→ **Selected excerpt**:
The I in the Internet
In the beginning the internet seemed good. “I was in love with the internet the first time I used it at my dad’s office and thought it was the ULTIMATE COOL,” I wrote, when I was ten, on an Angelfire subpage titled “The Story of How Jia Got Her Web Addiction.” In a text box superimposed on a hideous violet background, I continued:
But that was in third grade and all I was doing was going to Beanie Baby sites. Having an old, icky bicky computer at home, we didn’t have the Internet. Even AOL seemed like a far-off dream. Then we got a new top-o’-the-line computer in spring break ’99, and of course it came with all that demo stuff. So I finally had AOL and I was completely amazed at the marvel of having a profile and chatting and IMS!!
Then, I wrote, I discovered personal webpages. (“I was astonished!”) I learned HTML and “little Javascript trickies.” I built my own site on the beginner-hosting site Expage, choosing pastel colors and then switching to a “starry night theme.” Then I ran out of space, so I “decided to move to Angelfire. Wow.” I learned how to make my own graphics. “This was all in the course of four months,” I wrote, marveling at how quickly my ten-year-old internet citizenry was evolving. I had recently revisited the sites that had once inspired me, and realized “how much of an idiot I was to be wowed by that.”
I have no memory of inadvertently starting this essay two decades ago, or of making this Angelfire subpage, which I found while hunting for early traces of myself on the internet. It’s now eroded to its skeleton: its landing page, titled “THE VERY BEST,” features a sepia-toned photo of Andie from Dawson’s Creek and a dead link to a new site called “THE FROSTED FIELD,” which is “BETTER!” There’s a page dedicated to a blinking mouse GIF named Susie, and a “Cool Lyrics Page” with a scrolling banner and the lyrics to Smash Mouth’s “All Star,” Shania Twain’s “Man! I Feel Like a Woman!” and the TLC diss track “No Pigeons,” by Sporty Thievz. On an FAQ page—there was an FAQ page— I write that I had to close down my customizable cartoon-doll section, as “the response has been enormous.”

→ **Supplied data**:
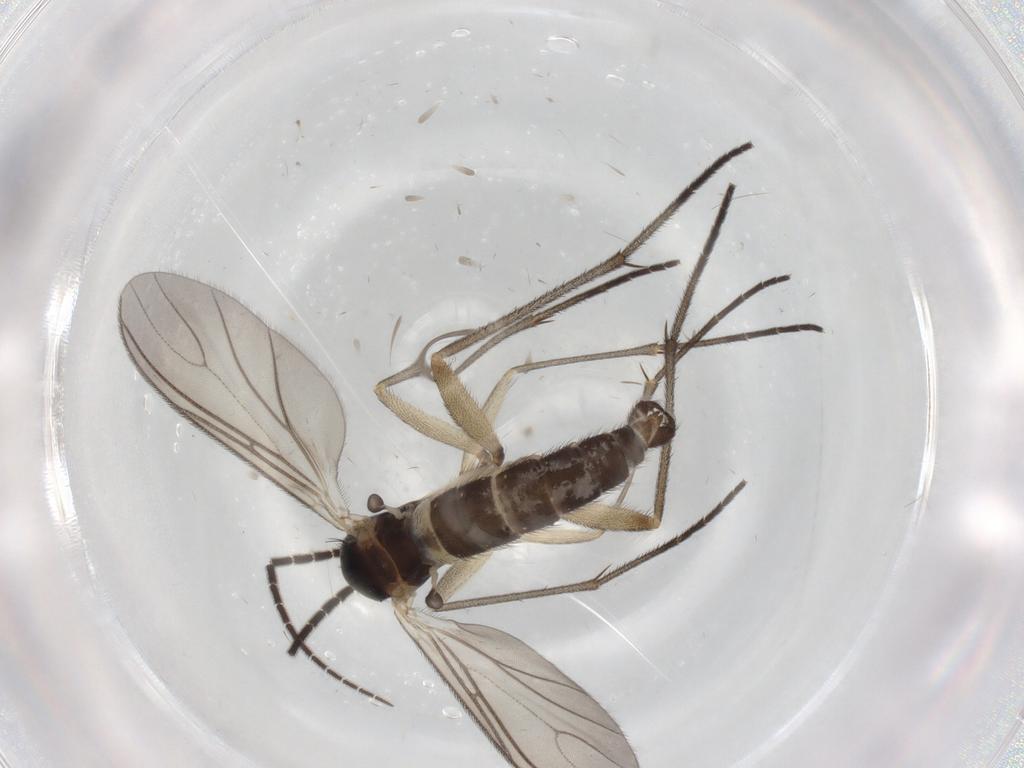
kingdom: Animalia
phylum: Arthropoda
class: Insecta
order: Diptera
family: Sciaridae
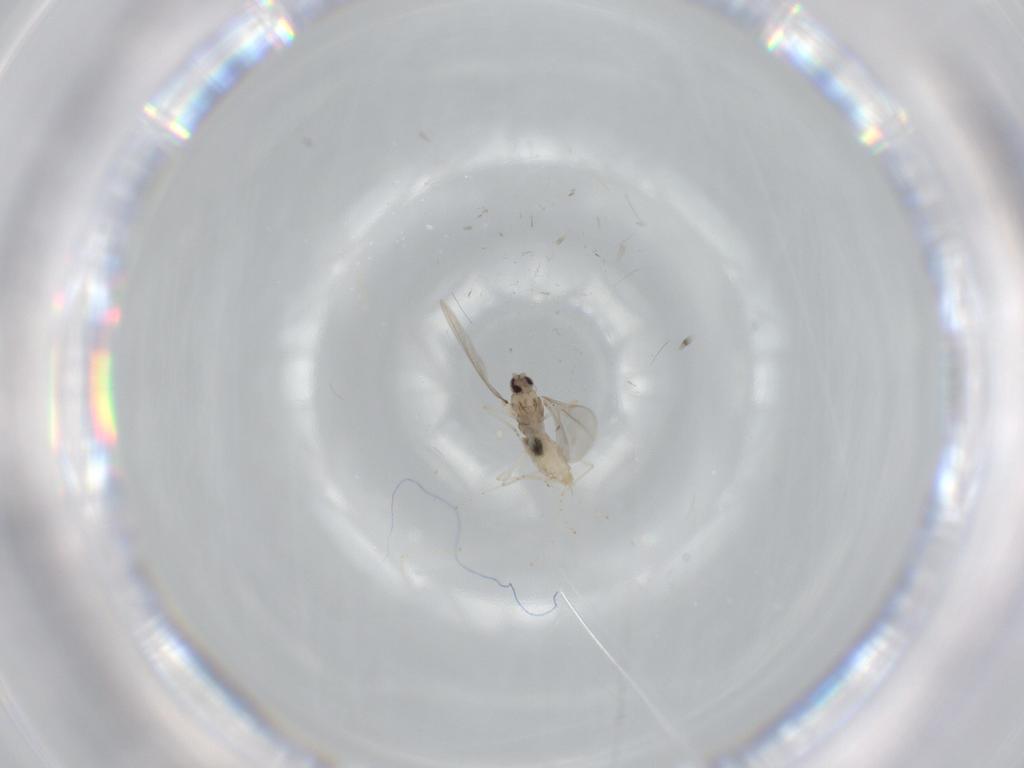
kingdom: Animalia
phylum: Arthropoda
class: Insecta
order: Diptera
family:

→ **To be done**:
• a. Rewrite the passage of the internet essay starting at "The I in the" and ending at "chatting and IMS!!", switching "AOL" to "CompuServe".
• b. Proceed with the essay about discovering the internet as a child, picking up after its final sentence.

→ **Responses by task**:
• a.
The I in the Internet
In the beginning the internet seemed good. “I was in love with the internet the first time I used it at my dad’s office and thought it was the ULTIMATE COOL,” I wrote, when I was ten, on an Angelfire subpage titled “The Story of How Jia Got Her Web Addiction.” In a text box superimposed on a hideous violet background, I continued:
But that was in third grade and all I was doing was going to Beanie Baby sites. Having an old, icky bicky computer at home, we didn’t have the Internet. Even CompuServe seemed like a far-off dream. Then we got a new top-o’-the-line computer in spring break ’99, and of course it came with all that demo stuff. So I finally had CompuServe and I was completely amazed at the marvel of having a profile and chatting and IMS!!

• b.
It appears that I built and used this Angelfire site over just a few months in 1999, immediately after my parents got a computer. My insane FAQ page specifies that the site was started in June, and a page titled “Journal”—which proclaims, “I am going to be completely honest about my life, although I won’t go too deeply into personal thoughts, though”—features entries only from October. One entry begins: “It’s so HOT outside and I can’t count the times acorns have fallen on my head, maybe from exhaustion.” Later on, I write, rather prophetically: “I’m going insane! I literally am addicted to the web!”
In 1999, it felt different to spend all day on the internet. This was true for everyone, not just for ten-year-olds: this was the You’ve Got Mail era, when it seemed that the very worst thing that could happen online was that you might fall in love with your business rival. Throughout the eighties and nineties, people had been gathering on the internet in open forums, drawn, like butterflies, to the puddles and blossoms of other people’s curiosity and expertise. Self-regulated newsgroups like Usenet cultivated lively and relatively civil discussion about space exploration, meteorology, recipes, rare albums. Users gave advice, answered questions, made friendships, and wondered what this new internet would become.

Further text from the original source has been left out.